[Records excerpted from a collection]
== Segment start ==
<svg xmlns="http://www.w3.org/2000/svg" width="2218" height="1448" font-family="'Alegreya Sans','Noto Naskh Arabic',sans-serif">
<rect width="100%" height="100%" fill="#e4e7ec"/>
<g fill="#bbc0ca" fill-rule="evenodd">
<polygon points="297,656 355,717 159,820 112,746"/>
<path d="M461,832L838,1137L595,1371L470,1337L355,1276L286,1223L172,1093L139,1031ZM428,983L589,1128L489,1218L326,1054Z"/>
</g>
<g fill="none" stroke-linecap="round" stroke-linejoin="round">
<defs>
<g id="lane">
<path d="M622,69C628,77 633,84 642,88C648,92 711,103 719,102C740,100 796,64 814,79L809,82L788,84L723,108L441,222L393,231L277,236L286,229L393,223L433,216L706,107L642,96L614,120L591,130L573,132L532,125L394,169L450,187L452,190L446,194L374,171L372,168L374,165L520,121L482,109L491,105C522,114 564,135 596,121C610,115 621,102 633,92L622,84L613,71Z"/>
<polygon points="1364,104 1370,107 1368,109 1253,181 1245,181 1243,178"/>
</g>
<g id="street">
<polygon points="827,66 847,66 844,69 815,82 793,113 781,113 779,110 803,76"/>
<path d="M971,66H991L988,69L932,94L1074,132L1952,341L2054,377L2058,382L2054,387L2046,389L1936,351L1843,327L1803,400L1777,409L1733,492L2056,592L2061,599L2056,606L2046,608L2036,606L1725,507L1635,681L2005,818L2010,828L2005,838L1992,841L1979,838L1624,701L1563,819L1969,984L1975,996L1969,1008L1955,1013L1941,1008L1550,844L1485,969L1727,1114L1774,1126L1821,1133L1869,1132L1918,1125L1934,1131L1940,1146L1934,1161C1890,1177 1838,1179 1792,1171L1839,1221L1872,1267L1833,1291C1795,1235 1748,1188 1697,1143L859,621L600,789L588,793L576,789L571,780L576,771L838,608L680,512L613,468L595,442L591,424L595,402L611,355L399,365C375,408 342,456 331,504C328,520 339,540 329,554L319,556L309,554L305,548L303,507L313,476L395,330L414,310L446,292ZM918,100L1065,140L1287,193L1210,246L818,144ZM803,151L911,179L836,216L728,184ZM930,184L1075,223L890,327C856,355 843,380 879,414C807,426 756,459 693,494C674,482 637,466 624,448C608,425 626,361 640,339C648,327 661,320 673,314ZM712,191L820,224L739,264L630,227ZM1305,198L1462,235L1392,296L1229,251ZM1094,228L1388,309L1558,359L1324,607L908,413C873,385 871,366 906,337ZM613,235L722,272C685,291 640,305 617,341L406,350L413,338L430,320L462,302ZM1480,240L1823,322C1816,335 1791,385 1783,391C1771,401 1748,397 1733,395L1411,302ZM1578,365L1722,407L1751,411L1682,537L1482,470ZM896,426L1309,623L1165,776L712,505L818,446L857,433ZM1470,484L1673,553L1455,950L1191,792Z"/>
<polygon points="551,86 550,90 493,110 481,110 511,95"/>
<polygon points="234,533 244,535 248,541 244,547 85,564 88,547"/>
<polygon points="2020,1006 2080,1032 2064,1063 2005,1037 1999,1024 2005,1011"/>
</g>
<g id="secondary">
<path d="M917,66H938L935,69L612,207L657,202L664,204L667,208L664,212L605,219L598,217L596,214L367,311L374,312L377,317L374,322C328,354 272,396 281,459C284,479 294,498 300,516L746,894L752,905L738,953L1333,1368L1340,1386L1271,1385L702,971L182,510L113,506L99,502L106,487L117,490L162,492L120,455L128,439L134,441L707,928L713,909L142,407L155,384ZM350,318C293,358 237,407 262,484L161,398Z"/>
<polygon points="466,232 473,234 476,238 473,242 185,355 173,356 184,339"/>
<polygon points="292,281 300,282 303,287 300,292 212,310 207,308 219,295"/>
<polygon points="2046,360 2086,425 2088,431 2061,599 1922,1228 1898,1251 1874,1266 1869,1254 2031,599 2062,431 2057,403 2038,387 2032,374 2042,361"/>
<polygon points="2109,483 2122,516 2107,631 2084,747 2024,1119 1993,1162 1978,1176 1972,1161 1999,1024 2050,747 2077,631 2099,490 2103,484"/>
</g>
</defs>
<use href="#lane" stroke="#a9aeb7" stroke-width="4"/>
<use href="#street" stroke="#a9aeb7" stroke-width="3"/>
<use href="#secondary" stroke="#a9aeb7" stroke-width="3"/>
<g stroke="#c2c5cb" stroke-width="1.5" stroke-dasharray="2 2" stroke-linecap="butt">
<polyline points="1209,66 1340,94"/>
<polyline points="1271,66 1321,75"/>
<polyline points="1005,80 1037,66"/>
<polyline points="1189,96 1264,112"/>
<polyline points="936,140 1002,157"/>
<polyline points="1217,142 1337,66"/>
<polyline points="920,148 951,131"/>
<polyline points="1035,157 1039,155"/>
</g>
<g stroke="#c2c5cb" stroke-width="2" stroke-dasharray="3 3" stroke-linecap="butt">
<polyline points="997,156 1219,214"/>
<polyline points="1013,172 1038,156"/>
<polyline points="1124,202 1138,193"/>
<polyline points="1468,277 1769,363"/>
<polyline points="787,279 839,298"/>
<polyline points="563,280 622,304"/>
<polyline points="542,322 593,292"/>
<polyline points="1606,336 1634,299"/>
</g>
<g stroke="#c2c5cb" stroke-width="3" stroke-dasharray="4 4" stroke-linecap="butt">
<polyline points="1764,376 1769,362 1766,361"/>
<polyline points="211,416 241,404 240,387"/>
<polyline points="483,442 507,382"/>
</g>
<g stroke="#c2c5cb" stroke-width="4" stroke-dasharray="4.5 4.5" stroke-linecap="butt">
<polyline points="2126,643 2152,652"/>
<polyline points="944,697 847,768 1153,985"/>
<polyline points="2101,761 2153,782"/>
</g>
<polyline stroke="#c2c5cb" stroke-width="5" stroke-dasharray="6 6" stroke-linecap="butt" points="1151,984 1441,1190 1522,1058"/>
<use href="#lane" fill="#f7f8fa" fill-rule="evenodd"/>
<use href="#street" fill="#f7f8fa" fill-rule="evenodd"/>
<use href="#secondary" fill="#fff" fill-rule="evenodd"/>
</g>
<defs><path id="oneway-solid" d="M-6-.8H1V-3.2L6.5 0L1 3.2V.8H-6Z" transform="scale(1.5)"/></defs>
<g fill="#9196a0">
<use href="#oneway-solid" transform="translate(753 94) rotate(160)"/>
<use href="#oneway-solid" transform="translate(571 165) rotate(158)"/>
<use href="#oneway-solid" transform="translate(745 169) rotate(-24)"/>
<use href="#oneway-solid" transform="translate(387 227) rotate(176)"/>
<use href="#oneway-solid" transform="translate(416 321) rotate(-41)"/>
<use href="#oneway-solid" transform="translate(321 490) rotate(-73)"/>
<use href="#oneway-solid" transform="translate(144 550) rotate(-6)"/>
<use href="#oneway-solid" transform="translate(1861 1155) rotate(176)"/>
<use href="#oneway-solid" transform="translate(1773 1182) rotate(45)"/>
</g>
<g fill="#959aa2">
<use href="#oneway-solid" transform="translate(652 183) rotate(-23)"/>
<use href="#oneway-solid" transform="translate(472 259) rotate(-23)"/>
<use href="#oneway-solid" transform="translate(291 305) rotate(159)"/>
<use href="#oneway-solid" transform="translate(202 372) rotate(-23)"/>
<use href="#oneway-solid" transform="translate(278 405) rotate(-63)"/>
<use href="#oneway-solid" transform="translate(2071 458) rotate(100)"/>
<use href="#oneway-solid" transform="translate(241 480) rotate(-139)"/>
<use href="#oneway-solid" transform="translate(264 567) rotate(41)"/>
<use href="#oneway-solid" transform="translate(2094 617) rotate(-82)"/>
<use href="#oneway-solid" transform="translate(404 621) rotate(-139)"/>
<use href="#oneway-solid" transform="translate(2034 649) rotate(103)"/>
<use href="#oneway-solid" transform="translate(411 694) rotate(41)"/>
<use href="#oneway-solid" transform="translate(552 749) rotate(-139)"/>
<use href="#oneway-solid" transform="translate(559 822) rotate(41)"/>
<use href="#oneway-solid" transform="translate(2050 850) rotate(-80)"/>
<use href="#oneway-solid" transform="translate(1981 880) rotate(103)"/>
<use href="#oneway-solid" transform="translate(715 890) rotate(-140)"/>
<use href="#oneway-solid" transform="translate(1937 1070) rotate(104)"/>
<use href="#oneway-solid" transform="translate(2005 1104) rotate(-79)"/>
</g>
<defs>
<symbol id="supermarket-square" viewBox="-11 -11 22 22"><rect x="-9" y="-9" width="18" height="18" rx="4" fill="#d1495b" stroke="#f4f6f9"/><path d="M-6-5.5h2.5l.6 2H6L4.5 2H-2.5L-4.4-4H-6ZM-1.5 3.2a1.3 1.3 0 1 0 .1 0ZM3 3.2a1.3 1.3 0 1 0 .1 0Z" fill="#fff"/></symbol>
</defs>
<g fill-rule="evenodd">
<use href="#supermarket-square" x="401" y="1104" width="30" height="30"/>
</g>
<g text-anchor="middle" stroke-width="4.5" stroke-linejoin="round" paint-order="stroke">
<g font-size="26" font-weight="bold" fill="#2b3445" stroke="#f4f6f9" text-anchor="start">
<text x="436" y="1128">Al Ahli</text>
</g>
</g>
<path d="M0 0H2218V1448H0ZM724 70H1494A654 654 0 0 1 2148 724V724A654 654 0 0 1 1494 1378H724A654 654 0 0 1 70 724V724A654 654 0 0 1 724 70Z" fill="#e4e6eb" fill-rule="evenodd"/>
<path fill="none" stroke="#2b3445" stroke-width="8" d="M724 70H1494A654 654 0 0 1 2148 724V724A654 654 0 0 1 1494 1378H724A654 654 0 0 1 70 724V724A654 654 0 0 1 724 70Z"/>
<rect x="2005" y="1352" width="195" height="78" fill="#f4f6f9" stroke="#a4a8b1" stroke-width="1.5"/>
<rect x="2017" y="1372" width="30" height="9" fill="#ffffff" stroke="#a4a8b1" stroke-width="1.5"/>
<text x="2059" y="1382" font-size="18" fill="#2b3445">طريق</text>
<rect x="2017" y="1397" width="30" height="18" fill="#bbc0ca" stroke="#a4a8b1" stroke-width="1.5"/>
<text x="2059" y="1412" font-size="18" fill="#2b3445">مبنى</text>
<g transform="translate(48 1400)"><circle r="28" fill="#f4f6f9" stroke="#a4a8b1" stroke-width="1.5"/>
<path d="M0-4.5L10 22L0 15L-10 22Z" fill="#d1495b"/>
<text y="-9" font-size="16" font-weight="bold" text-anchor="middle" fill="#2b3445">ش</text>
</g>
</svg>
== Segment end ==
Task
Return, in full, every line of these entries that holds "bold".

Written response
<g font-size="26" font-weight="bold" fill="#2b3445" stroke="#f4f6f9" text-anchor="start">
<text y="-9" font-size="16" font-weight="bold" text-anchor="middle" fill="#2b3445">ش</text>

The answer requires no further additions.